The Campaign for Real Ale (Camra) presented new evidence to MPs showing that a "shocking" number of licensees who buy their supplies from so-called pubcos were only on a salary of less than £10,000 a year, with just 1% on at least £45,000.
A survey of 600 publicans for Camra showed that 60% earned less than £10,000 and were "substantially" worse off than those free to buy beer from any supplier.
The study was published ahead of a rally in Parliament calling for a clampdown on big pub companies charging above-market rents and inflated beer prices.
Camra chief executive Mike Benner said: "These new figures reveal the shocking truth that many licensees tied to the big pub companies are struggling to survive due to unfair business deals verging on outright exploitation.

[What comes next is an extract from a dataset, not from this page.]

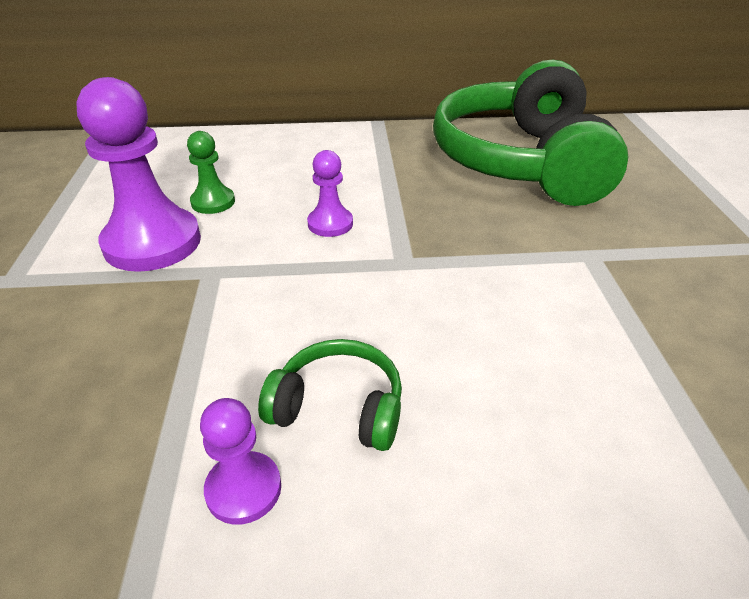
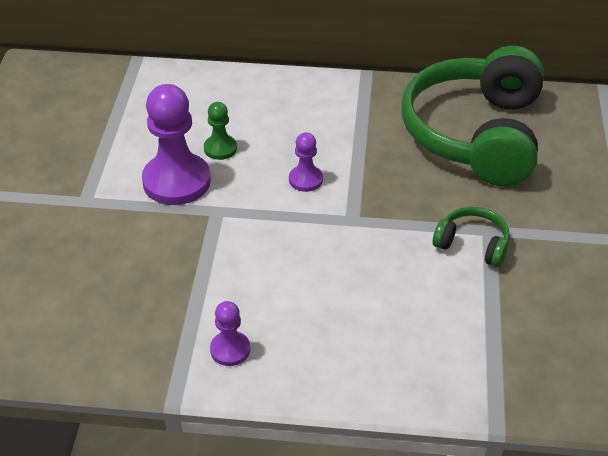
camera: 10 degrees right, 5 degrees up
green headphones [258,339,402,451] -> green headphones moved to [433,207,510,267]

"Pubs that are invaluable community assets are being put at risk by pub companies forcing the majority of their licensees to survive on less than the minimum wage. The inability of licensees to earn sufficient income means money cannot be invested back into pubs enabling them to grow as businesses.
"The big pub companies are contributing to the destruction of Britain's pubs by failing to support their licensees with competitive wholesale beer prices and rents. Every pub failure is a disaster for the individuals involved as well as for the local community built around that pub.
"In contrast, pub companies can profit from pub failures by retaining licensees' deposits, premiums and even selling the pub off to property developers."